Rewrite the data from the line with "but dont contain information that" up to and including the line with "and services. This service and the", replacing "visitors" with "users". Leave every other part of those lines unchanged.
** Supplied information follows **
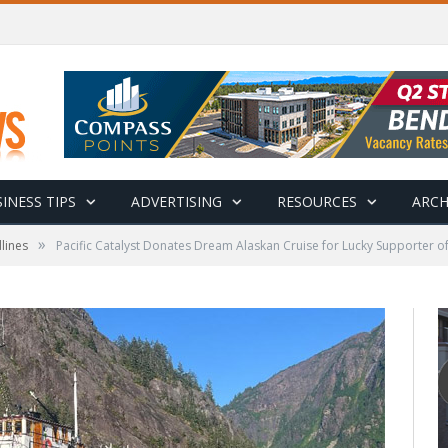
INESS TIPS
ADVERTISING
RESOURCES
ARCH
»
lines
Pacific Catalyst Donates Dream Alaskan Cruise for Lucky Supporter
** End of Supplied information **
** Supplied information follows **
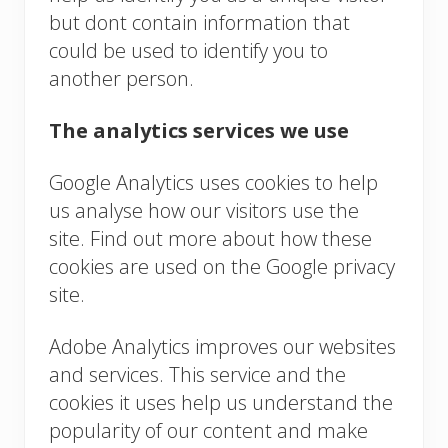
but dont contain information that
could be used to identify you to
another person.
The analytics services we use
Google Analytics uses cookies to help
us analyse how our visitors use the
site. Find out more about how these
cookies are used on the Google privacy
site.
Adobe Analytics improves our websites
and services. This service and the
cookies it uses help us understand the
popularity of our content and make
** End of Supplied information **
### Response to the task
but dont contain information that
could be used to identify you to
another person.
The analytics services we use
Google Analytics uses cookies to help
us analyse how our users use the
site. Find out more about how these
cookies are used on the Google privacy
site.
Adobe Analytics improves our websites
and services. This service and the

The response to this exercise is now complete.